There were no other significant or nearly significant interactions, by other subgroups, including by age, heart failure status, atherosclerotic disease status, predicted risk of death, or specific infusion agent at randomization.

Adverse Events

Any serious adverse event
6.2% vs. 5.8% (P=NS)
Renal failure: 3.2% vs 2.5%
Supraventricular cardiac arrhythmia: 0.9% v. 1%

Criticisms

  • Higher proportion of patients in permissive hypotension group (34% vs. 31%) required dependence assistance prior to enrollment, suggesting a more sick or frail population in the comparator
  • Used a "clinical nudge" for intervention on pumps and notes
  • Open label design may lead to bias from the clinical team
  • Mortality in usual care group was higher than expected

Funding

  • NIHR HTA Programme project 15/80/39
  • Intensive Care National Audit & Research Centre (ICNARC)
  • NIHR Research Professorship award and the NIHR Comprehensive Biomedical Research Centre, grant RP-2015-06-018
  • Fonds de recherche du Québec–Santé (FRQS) career award
  • UK Critical Care Research Group
  • NIHR Clinical Research Networks

Further Reading

  1. Ciolino JD et al.

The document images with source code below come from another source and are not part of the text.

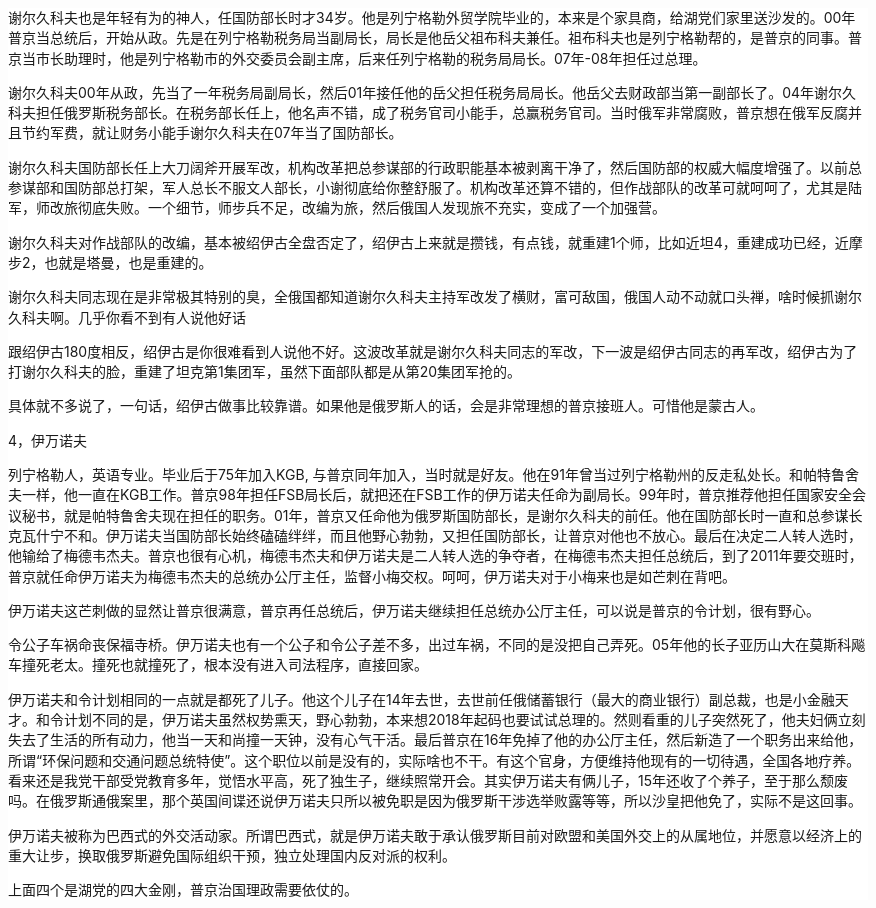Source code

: 谢尔久科夫也是年轻有为的神人，任国防部长时才34岁。他是列宁格勒外贸学院毕业的，本来是个家具商，给湖党们家里送沙发的。00年普京当总统后，开始从政。先是在列宁格勒税务局当副局长，局长是他岳父祖布科夫兼任。祖布科夫也是列宁格勒帮的，是普京的同事。普京当市长助理时，他是列宁格勒市的外交委员会副主席，后来任列宁格勒的税务局局长。07年-08年担任过总理。

谢尔久科夫00年从政，先当了一年税务局副局长，然后01年接任他的岳父担任税务局局长。他岳父去财政部当第一副部长了。04年谢尔久科夫担任俄罗斯税务部长。在税务部长任上，他名声不错，成了税务官司小能手，总赢税务官司。当时俄军非常腐败，普京想在俄军反腐并且节约军费，就让财务小能手谢尔久科夫在07年当了国防部长。

谢尔久科夫国防部长任上大刀阔斧开展军改，机构改革把总参谋部的行政职能基本被剥离干净了，然后国防部的权威大幅度增强了。以前总参谋部和国防部总打架，军人总长不服文人部长，小谢彻底给你整舒服了。机构改革还算不错的，但作战部队的改革可就呵呵了，尤其是陆军，师改旅彻底失败。一个细节，师步兵不足，改编为旅，然后俄国人发现旅不充实，变成了一个加强营。

谢尔久科夫对作战部队的改编，基本被绍伊古全盘否定了，绍伊古上来就是攒钱，有点钱，就重建1个师，比如近坦4，重建成功已经，近摩步2，也就是塔曼，也是重建的。

谢尔久科夫同志现在是非常极其特别的臭，全俄国都知道谢尔久科夫主持军改发了横财，富可敌国，俄国人动不动就口头禅，啥时候抓谢尔久科夫啊。几乎你看不到有人说他好话

跟绍伊古180度相反，绍伊古是你很难看到人说他不好。这波改革就是谢尔久科夫同志的军改，下一波是绍伊古同志的再军改，绍伊古为了打谢尔久科夫的脸，重建了坦克第1集团军，虽然下面部队都是从第20集团军抢的。

具体就不多说了，一句话，绍伊古做事比较靠谱。如果他是俄罗斯人的话，会是非常理想的普京接班人。可惜他是蒙古人。

4，伊万诺夫

列宁格勒人，英语专业。毕业后于75年加入KGB, 与普京同年加入，当时就是好友。他在91年曾当过列宁格勒州的反走私处长。和帕特鲁舍夫一样，他一直在KGB工作。普京98年担任FSB局长后，就把还在FSB工作的伊万诺夫任命为副局长。99年时，普京推荐他担任国家安全会议秘书，就是帕特鲁舍夫现在担任的职务。01年，普京又任命他为俄罗斯国防部长，是谢尔久科夫的前任。他在国防部长时一直和总参谋长克瓦什宁不和。伊万诺夫当国防部长始终磕磕绊绊，而且他野心勃勃，又担任国防部长，让普京对他也不放心。最后在决定二人转人选时，他输给了梅德韦杰夫。普京也很有心机，梅德韦杰夫和伊万诺夫是二人转人选的争夺者，在梅德韦杰夫担任总统后，到了2011年要交班时，普京就任命伊万诺夫为梅德韦杰夫的总统办公厅主任，监督小梅交权。呵呵，伊万诺夫对于小梅来也是如芒刺在背吧。

伊万诺夫这芒刺做的显然让普京很满意，普京再任总统后，伊万诺夫继续担任总统办公厅主任，可以说是普京的令计划，很有野心。

令公子车祸命丧保福寺桥。伊万诺夫也有一个公子和令公子差不多，出过车祸，不同的是没把自己弄死。05年他的长子亚历山大在莫斯科飚车撞死老太。撞死也就撞死了，根本没有进入司法程序，直接回家。

伊万诺夫和令计划相同的一点就是都死了儿子。他这个儿子在14年去世，去世前任俄储蓄银行（最大的商业银行）副总裁，也是小金融天才。和令计划不同的是，伊万诺夫虽然权势熏天，野心勃勃，本来想2018年起码也要试试总理的。然则看重的儿子突然死了，他夫妇俩立刻失去了生活的所有动力，他当一天和尚撞一天钟，没有心气干活。最后普京在16年免掉了他的办公厅主任，然后新造了一个职务出来给他，所谓“环保问题和交通问题总统特使”。这个职位以前是没有的，实际啥也不干。有这个官身，方便维持他现有的一切待遇，全国各地疗养。看来还是我党干部受党教育多年，觉悟水平高，死了独生子，继续照常开会。其实伊万诺夫有俩儿子，15年还收了个养子，至于那么颓废吗。在俄罗斯通俄案里，那个英国间谍还说伊万诺夫只所以被免职是因为俄罗斯干涉选举败露等等，所以沙皇把他免了，实际不是这回事。

伊万诺夫被称为巴西式的外交活动家。所谓巴西式，就是伊万诺夫敢于承认俄罗斯目前对欧盟和美国外交上的从属地位，并愿意以经济上的重大让步，换取俄罗斯避免国际组织干预，独立处理国内反对派的权利。

上面四个是湖党的四大金刚，普京治国理政需要依仗的。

Ideal vs. real: a systematic review on handling covariates in randomized controlled trials. BMC Med Res Methodol 2019. 19:136.
  2. Richards-Belle A et al. Evaluating the clinical and cost-effectiveness of permissive hypotension in critically ill patients aged 65 years or over with vasodilatory hypotension: Protocol for the 65 randomised clinical trial. J Intensive Care Soc 2020. 21:281-282.